China entered its present period of modernization, economic reform, and gradual opening to international trade in 1977, when the Gang of Four was pushed aside and Deng Xiaoping took over as China’s “paramount leader.” The new leadership strengthened the authority of managers and economic decision makers at the expense of party officials, enhanced material rewards for workers, improved research and education systems, and increased commitments to foreign trade. In 1978, Deng Xiaoping famously declared, consciously and publicly, that “To get rich is glorious!”
In one of China’s first steps to encourage growth, local administrators began permitting farmers to keep production that exceed their established quotas. In the past, they had been required to cede all excess production to the state (and excess production might even lead to higher quotas the following year). This new practice was soon formalized into what became known as the Household Responsibility Systems. It all started with grains, but it evolved into expanded markets for other products, enabling farmers to act entrepreneurially for a change, deciding what and how much to grow. It is estimated that farm productivity grew at about three times the growth rate of five years under the previous system.
Later, as a result of the Household Responsibility Systems success, another important change occurred. In a system called Township and Village Enterprises (TVEs), local authorities were given the power to decide what their community produces. Under China’s Communist system, the motivation for greater productivity was not based on capitalist concepts of property rights or ownership. It was based on improved economic conditions for the entire community. It is estimated that the productivity of TVEs grew at an annual rate of 27 percent throughout the 1980s.
Growth was further sparked in the 1980’s by establishment of a number of economic zones, called Special Economic Zones (SEZs), Development Zones, and Open Economic Zones, intended to promote trade and foreign investment. These zones, first situated in the coastal and southern provinces of the country and now more than 2,000 in number throughout the country, have played an important role in China’s economic growth. China’s SEZs provide various tax incentives, tariff concessions, and reduced costs of land and labor. They also facilitate foreign investment, technology transfer, joint ventures, and research projects.
China’s economy continued to improve during the past two decades as more reforms were instituted and regional trade pacts were negotiated. In 2001, after a lengthy process of negotiation, during which the United States, European countries and Japan insisted on changes in China’s economy and trade practices, China became a member of the World Trade Organization.

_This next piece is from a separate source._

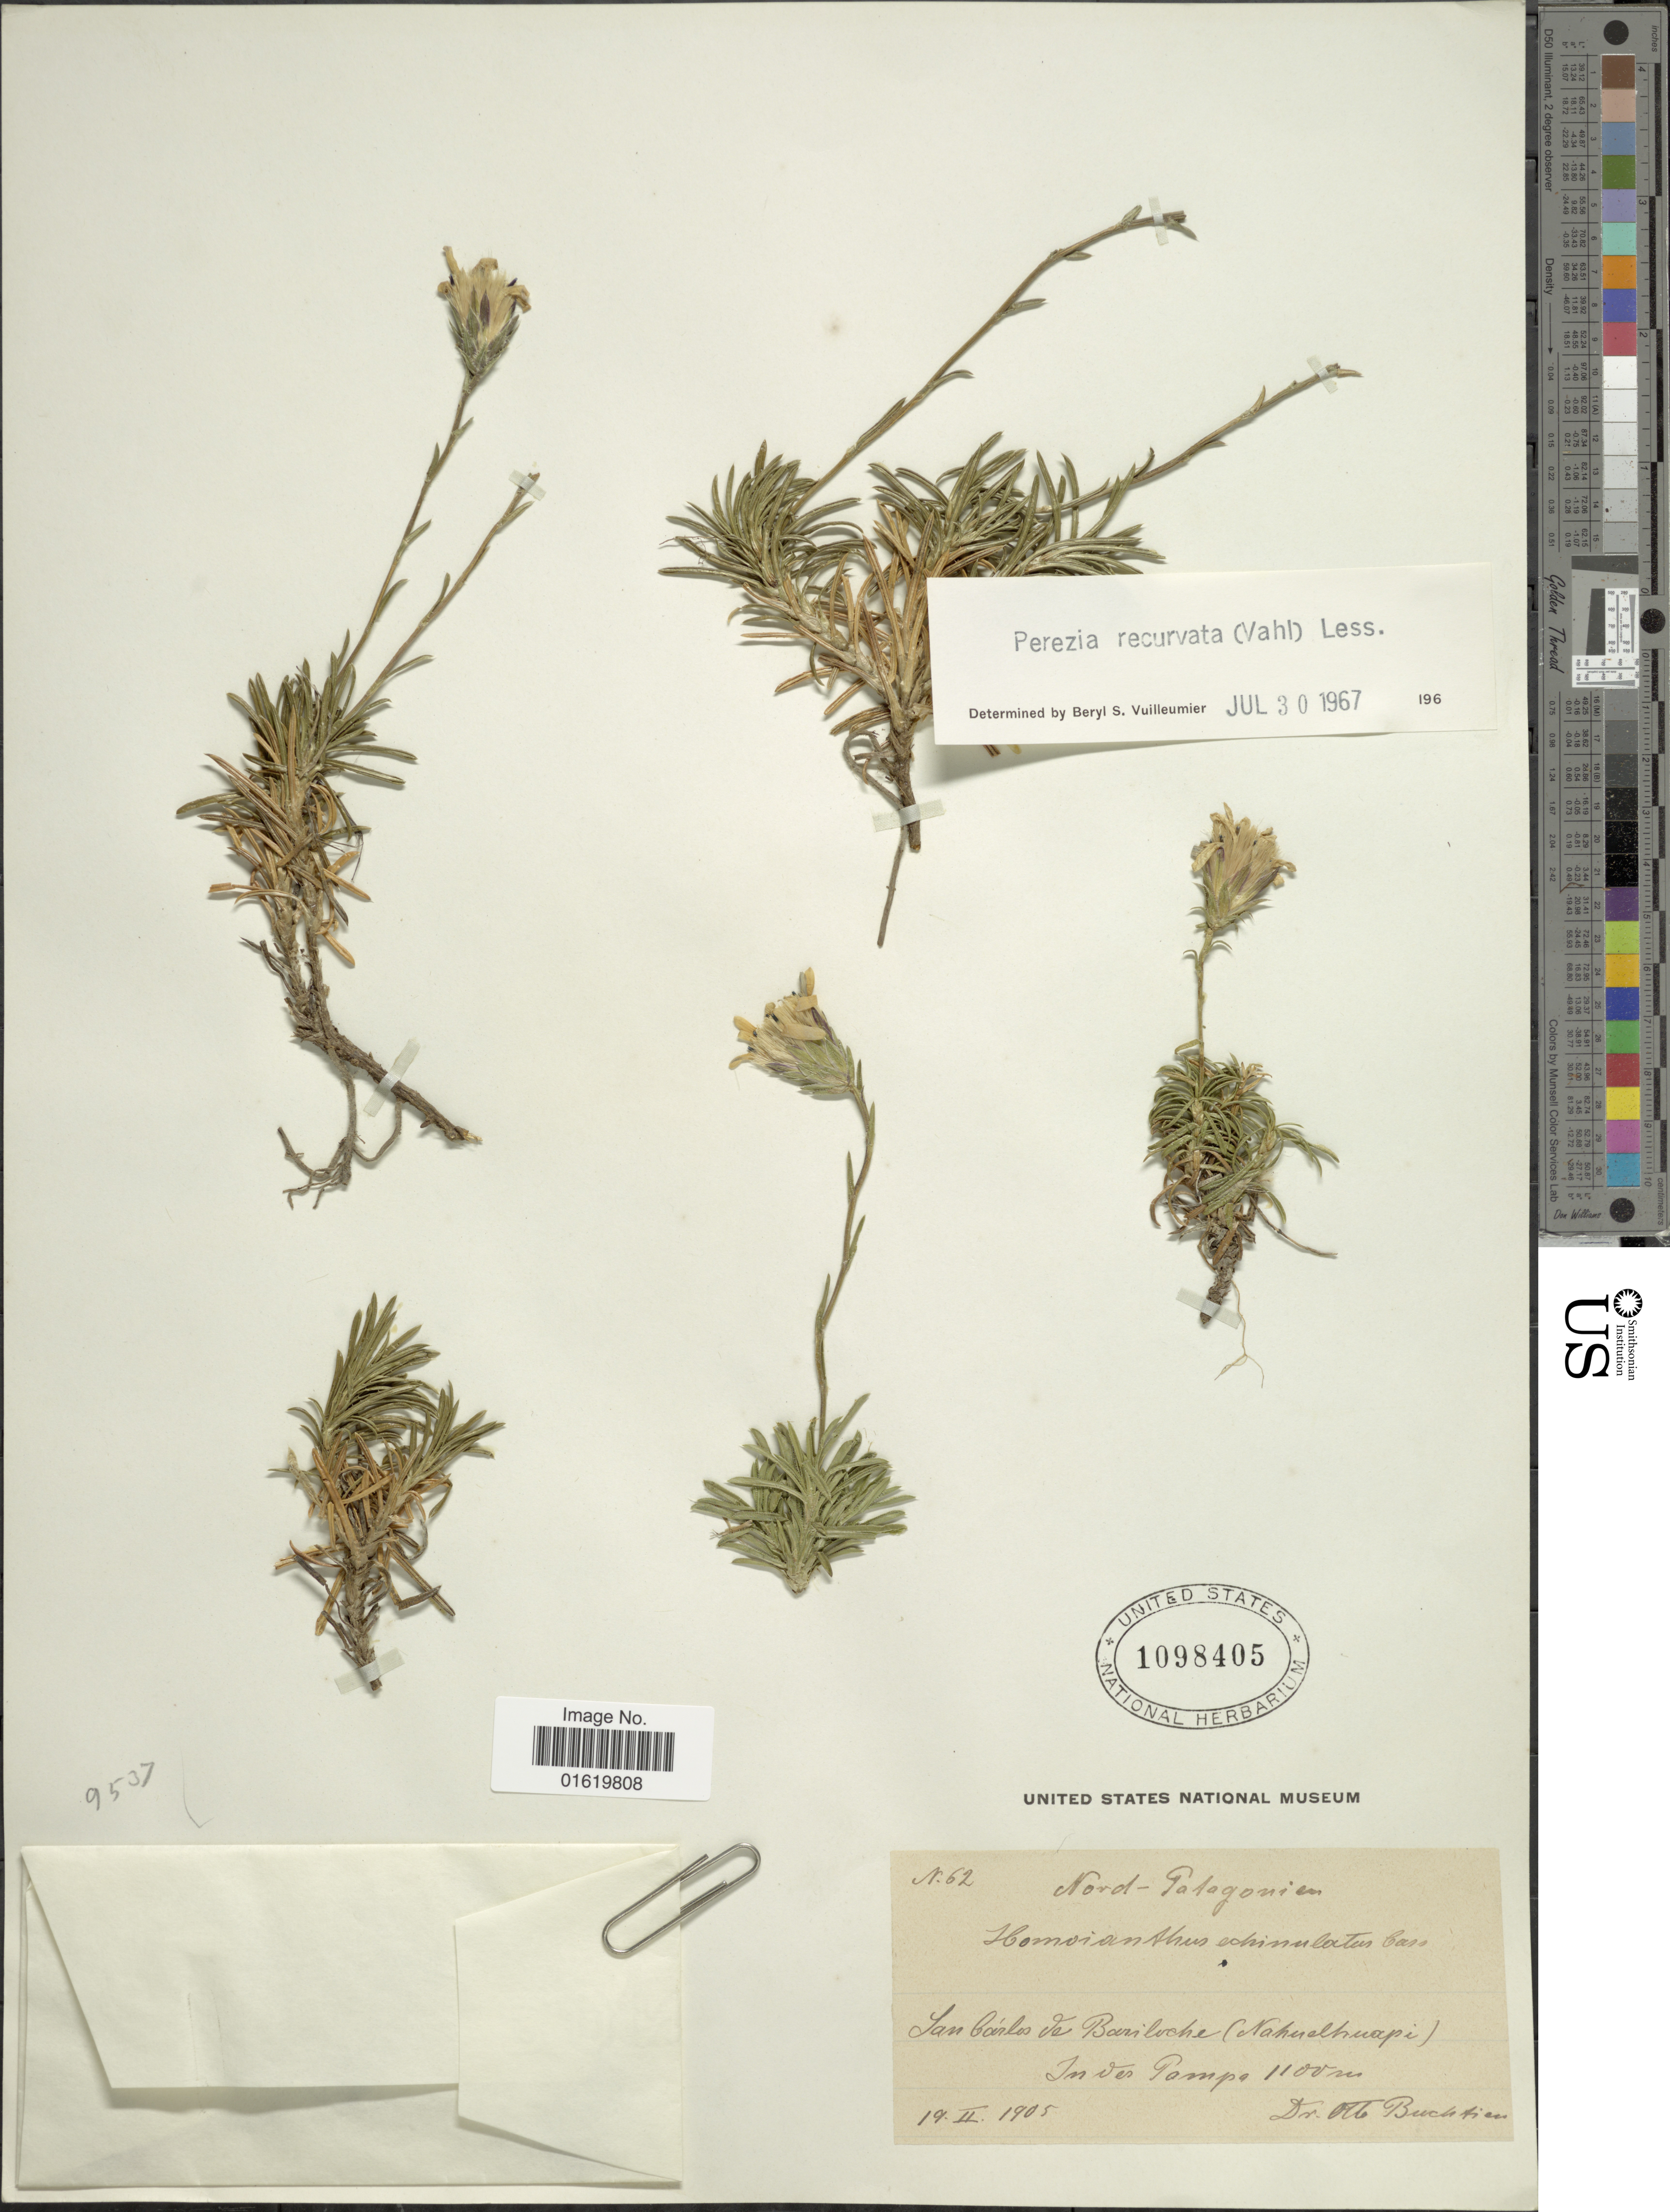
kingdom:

China was impacted only moderately by the Asian Financial Crisis, which began in Thailand in 1997 when the Thai Baht collapsed as a result of financial overextension and spread to most of Southeast Asia and Japan. Similarly, China appears to be weathering much of the impact of the current worldwide Great Recession. China’s GDP growth is estimated to continue to be in the eight percent range for next five years.
Accordingly, China remains very much on stage. As a country with a highly collectivist culture and a population that is strongly nationalistic, it behooves foreigners who visit and do business there to recognize and applaud its accomplishments.